%%

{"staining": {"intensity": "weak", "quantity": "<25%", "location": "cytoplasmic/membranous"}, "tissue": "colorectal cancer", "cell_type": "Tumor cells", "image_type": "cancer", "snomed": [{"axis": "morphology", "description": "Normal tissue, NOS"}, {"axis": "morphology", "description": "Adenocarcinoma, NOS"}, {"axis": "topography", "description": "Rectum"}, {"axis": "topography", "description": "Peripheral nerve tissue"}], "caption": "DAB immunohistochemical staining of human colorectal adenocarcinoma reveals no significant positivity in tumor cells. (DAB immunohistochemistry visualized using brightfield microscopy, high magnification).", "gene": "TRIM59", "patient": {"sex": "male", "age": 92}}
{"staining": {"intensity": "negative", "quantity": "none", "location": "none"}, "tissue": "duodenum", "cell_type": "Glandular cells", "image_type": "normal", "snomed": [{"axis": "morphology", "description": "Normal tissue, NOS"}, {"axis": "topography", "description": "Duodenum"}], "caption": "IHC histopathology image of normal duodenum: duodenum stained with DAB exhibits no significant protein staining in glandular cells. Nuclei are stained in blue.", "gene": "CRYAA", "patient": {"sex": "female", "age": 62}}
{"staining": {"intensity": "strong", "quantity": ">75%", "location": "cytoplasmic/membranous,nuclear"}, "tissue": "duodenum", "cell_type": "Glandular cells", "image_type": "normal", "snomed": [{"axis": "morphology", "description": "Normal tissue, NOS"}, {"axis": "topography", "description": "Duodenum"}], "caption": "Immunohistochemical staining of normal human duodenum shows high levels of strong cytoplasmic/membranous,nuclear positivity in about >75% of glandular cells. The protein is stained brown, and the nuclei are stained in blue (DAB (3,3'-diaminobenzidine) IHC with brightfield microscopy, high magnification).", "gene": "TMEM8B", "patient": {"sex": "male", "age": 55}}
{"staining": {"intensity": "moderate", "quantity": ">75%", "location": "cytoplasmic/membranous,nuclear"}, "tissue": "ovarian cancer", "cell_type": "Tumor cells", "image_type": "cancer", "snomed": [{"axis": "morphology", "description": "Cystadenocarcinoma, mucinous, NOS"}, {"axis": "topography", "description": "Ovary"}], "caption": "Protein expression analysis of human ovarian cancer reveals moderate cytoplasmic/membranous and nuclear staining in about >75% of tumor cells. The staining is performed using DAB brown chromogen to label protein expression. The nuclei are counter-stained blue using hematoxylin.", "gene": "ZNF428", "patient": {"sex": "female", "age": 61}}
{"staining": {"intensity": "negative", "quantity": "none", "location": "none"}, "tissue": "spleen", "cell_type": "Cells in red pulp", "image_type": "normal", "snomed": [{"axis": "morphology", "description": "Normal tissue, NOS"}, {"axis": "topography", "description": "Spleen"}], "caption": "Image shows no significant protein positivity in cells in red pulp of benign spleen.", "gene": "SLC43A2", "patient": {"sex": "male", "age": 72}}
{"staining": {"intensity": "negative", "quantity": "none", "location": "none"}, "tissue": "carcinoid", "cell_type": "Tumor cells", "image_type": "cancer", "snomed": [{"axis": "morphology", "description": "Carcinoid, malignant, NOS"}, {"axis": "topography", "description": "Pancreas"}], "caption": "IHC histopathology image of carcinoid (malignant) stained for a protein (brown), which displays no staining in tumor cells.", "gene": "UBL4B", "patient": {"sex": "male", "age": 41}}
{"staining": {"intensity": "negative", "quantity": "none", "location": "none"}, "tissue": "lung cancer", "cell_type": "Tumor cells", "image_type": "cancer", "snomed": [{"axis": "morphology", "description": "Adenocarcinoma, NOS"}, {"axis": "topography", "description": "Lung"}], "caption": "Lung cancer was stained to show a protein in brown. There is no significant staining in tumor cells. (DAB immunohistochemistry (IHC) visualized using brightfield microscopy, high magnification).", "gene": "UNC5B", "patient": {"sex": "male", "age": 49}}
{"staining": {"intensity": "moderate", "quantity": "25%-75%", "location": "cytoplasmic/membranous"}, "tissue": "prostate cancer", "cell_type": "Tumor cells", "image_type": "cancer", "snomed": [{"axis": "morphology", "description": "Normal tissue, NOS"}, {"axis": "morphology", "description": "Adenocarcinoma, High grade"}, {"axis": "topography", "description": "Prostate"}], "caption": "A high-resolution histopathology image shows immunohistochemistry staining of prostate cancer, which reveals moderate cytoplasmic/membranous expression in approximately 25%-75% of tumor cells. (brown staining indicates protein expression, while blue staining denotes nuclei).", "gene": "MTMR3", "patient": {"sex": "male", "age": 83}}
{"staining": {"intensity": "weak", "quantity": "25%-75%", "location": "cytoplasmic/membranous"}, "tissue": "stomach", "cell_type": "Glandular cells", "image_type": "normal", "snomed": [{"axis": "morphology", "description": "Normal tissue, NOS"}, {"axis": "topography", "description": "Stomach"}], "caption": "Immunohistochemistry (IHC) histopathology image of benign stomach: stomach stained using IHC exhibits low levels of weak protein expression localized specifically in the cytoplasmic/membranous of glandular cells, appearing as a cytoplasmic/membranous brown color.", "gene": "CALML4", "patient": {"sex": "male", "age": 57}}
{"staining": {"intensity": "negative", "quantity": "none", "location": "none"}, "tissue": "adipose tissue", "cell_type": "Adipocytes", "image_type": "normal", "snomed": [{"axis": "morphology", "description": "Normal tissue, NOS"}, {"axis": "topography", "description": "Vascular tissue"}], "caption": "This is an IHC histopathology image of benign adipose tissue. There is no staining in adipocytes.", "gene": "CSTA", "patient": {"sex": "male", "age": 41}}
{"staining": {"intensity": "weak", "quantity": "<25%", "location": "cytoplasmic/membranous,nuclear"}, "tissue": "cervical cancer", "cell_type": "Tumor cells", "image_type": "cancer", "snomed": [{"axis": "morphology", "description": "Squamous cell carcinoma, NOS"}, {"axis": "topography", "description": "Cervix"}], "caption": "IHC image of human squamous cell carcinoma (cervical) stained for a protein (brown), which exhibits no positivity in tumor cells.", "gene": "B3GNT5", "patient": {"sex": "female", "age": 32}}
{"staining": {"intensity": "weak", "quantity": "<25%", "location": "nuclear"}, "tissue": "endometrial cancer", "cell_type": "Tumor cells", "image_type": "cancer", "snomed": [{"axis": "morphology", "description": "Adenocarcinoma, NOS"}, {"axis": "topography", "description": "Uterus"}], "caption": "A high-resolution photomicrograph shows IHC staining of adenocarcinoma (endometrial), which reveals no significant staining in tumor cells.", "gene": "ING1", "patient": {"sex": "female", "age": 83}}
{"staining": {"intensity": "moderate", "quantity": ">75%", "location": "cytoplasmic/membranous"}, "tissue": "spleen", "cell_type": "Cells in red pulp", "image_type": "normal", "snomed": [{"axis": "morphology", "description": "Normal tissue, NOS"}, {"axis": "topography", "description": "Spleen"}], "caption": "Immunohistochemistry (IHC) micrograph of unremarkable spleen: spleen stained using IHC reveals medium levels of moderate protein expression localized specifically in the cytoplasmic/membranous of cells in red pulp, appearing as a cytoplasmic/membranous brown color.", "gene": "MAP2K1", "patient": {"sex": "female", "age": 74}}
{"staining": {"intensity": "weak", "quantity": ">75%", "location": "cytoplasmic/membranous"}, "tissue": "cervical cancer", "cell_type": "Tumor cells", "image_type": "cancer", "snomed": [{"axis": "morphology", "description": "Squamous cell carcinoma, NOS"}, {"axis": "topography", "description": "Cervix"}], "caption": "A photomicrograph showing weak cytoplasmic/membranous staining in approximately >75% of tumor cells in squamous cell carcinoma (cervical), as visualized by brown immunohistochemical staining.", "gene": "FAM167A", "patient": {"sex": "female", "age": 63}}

%%

**ACTIVITY:** Return the data in its entirety, exactly as given.

**YOUR SOLUTION:**
{"staining": {"intensity": "weak", "quantity": "<25%", "location": "cytoplasmic/membranous"}, "tissue": "colorectal cancer", "cell_type": "Tumor cells", "image_type": "cancer", "snomed": [{"axis": "morphology", "description": "Normal tissue, NOS"}, {"axis": "morphology", "description": "Adenocarcinoma, NOS"}, {"axis": "topography", "description": "Rectum"}, {"axis": "topography", "description": "Peripheral nerve tissue"}], "caption": "DAB immunohistochemical staining of human colorectal adenocarcinoma reveals no significant positivity in tumor cells. (DAB immunohistochemistry visualized using brightfield microscopy, high magnification).", "gene": "TRIM59", "patient": {"sex": "male", "age": 92}}
{"staining": {"intensity": "negative", "quantity": "none", "location": "none"}, "tissue": "duodenum", "cell_type": "Glandular cells", "image_type": "normal", "snomed": [{"axis": "morphology", "description": "Normal tissue, NOS"}, {"axis": "topography", "description": "Duodenum"}], "caption": "IHC histopathology image of normal duodenum: duodenum stained with DAB exhibits no significant protein staining in glandular cells. Nuclei are stained in blue.", "gene": "CRYAA", "patient": {"sex": "female", "age": 62}}
{"staining": {"intensity": "strong", "quantity": ">75%", "location": "cytoplasmic/membranous,nuclear"}, "tissue": "duodenum", "cell_type": "Glandular cells", "image_type": "normal", "snomed": [{"axis": "morphology", "description": "Normal tissue, NOS"}, {"axis": "topography", "description": "Duodenum"}], "caption": "Immunohistochemical staining of normal human duodenum shows high levels of strong cytoplasmic/membranous,nuclear positivity in about >75% of glandular cells. The protein is stained brown, and the nuclei are stained in blue (DAB (3,3'-diaminobenzidine) IHC with brightfield microscopy, high magnification).", "gene": "TMEM8B", "patient": {"sex": "male", "age": 55}}
{"staining": {"intensity": "moderate", "quantity": ">75%", "location": "cytoplasmic/membranous,nuclear"}, "tissue": "ovarian cancer", "cell_type": "Tumor cells", "image_type": "cancer", "snomed": [{"axis": "morphology", "description": "Cystadenocarcinoma, mucinous, NOS"}, {"axis": "topography", "description": "Ovary"}], "caption": "Protein expression analysis of human ovarian cancer reveals moderate cytoplasmic/membranous and nuclear staining in about >75% of tumor cells. The staining is performed using DAB brown chromogen to label protein expression. The nuclei are counter-stained blue using hematoxylin.", "gene": "ZNF428", "patient": {"sex": "female", "age": 61}}
{"staining": {"intensity": "negative", "quantity": "none", "location": "none"}, "tissue": "spleen", "cell_type": "Cells in red pulp", "image_type": "normal", "snomed": [{"axis": "morphology", "description": "Normal tissue, NOS"}, {"axis": "topography", "description": "Spleen"}], "caption": "Image shows no significant protein positivity in cells in red pulp of benign spleen.", "gene": "SLC43A2", "patient": {"sex": "male", "age": 72}}
{"staining": {"intensity": "negative", "quantity": "none", "location": "none"}, "tissue": "carcinoid", "cell_type": "Tumor cells", "image_type": "cancer", "snomed": [{"axis": "morphology", "description": "Carcinoid, malignant, NOS"}, {"axis": "topography", "description": "Pancreas"}], "caption": "IHC histopathology image of carcinoid (malignant) stained for a protein (brown), which displays no staining in tumor cells.", "gene": "UBL4B", "patient": {"sex": "male", "age": 41}}
{"staining": {"intensity": "negative", "quantity": "none", "location": "none"}, "tissue": "lung cancer", "cell_type": "Tumor cells", "image_type": "cancer", "snomed": [{"axis": "morphology", "description": "Adenocarcinoma, NOS"}, {"axis": "topography", "description": "Lung"}], "caption": "Lung cancer was stained to show a protein in brown. There is no significant staining in tumor cells. (DAB immunohistochemistry (IHC) visualized using brightfield microscopy, high magnification).", "gene": "UNC5B", "patient": {"sex": "male", "age": 49}}
{"staining": {"intensity": "moderate", "quantity": "25%-75%", "location": "cytoplasmic/membranous"}, "tissue": "prostate cancer", "cell_type": "Tumor cells", "image_type": "cancer", "snomed": [{"axis": "morphology", "description": "Normal tissue, NOS"}, {"axis": "morphology", "description": "Adenocarcinoma, High grade"}, {"axis": "topography", "description": "Prostate"}], "caption": "A high-resolution histopathology image shows immunohistochemistry staining of prostate cancer, which reveals moderate cytoplasmic/membranous expression in approximately 25%-75% of tumor cells. (brown staining indicates protein expression, while blue staining denotes nuclei).", "gene": "MTMR3", "patient": {"sex": "male", "age": 83}}
{"staining": {"intensity": "weak", "quantity": "25%-75%", "location": "cytoplasmic/membranous"}, "tissue": "stomach", "cell_type": "Glandular cells", "image_type": "normal", "snomed": [{"axis": "morphology", "description": "Normal tissue, NOS"}, {"axis": "topography", "description": "Stomach"}], "caption": "Immunohistochemistry (IHC) histopathology image of benign stomach: stomach stained using IHC exhibits low levels of weak protein expression localized specifically in the cytoplasmic/membranous of glandular cells, appearing as a cytoplasmic/membranous brown color.", "gene": "CALML4", "patient": {"sex": "male", "age": 57}}
{"staining": {"intensity": "negative", "quantity": "none", "location": "none"}, "tissue": "adipose tissue", "cell_type": "Adipocytes", "image_type": "normal", "snomed": [{"axis": "morphology", "description": "Normal tissue, NOS"}, {"axis": "topography", "description": "Vascular tissue"}], "caption": "This is an IHC histopathology image of benign adipose tissue. There is no staining in adipocytes.", "gene": "CSTA", "patient": {"sex": "male", "age": 41}}
{"staining": {"intensity": "weak", "quantity": "<25%", "location": "cytoplasmic/membranous,nuclear"}, "tissue": "cervical cancer", "cell_type": "Tumor cells", "image_type": "cancer", "snomed": [{"axis": "morphology", "description": "Squamous cell carcinoma, NOS"}, {"axis": "topography", "description": "Cervix"}], "caption": "IHC image of human squamous cell carcinoma (cervical) stained for a protein (brown), which exhibits no positivity in tumor cells.", "gene": "B3GNT5", "patient": {"sex": "female", "age": 32}}
{"staining": {"intensity": "weak", "quantity": "<25%", "location": "nuclear"}, "tissue": "endometrial cancer", "cell_type": "Tumor cells", "image_type": "cancer", "snomed": [{"axis": "morphology", "description": "Adenocarcinoma, NOS"}, {"axis": "topography", "description": "Uterus"}], "caption": "A high-resolution photomicrograph shows IHC staining of adenocarcinoma (endometrial), which reveals no significant staining in tumor cells.", "gene": "ING1", "patient": {"sex": "female", "age": 83}}
{"staining": {"intensity": "moderate", "quantity": ">75%", "location": "cytoplasmic/membranous"}, "tissue": "spleen", "cell_type": "Cells in red pulp", "image_type": "normal", "snomed": [{"axis": "morphology", "description": "Normal tissue, NOS"}, {"axis": "topography", "description": "Spleen"}], "caption": "Immunohistochemistry (IHC) micrograph of unremarkable spleen: spleen stained using IHC reveals medium levels of moderate protein expression localized specifically in the cytoplasmic/membranous of cells in red pulp, appearing as a cytoplasmic/membranous brown color.", "gene": "MAP2K1", "patient": {"sex": "female", "age": 74}}
{"staining": {"intensity": "weak", "quantity": ">75%", "location": "cytoplasmic/membranous"}, "tissue": "cervical cancer", "cell_type": "Tumor cells", "image_type": "cancer", "snomed": [{"axis": "morphology", "description": "Squamous cell carcinoma, NOS"}, {"axis": "topography", "description": "Cervix"}], "caption": "A photomicrograph showing weak cytoplasmic/membranous staining in approximately >75% of tumor cells in squamous cell carcinoma (cervical), as visualized by brown immunohistochemical staining.", "gene": "FAM167A", "patient": {"sex": "female", "age": 63}}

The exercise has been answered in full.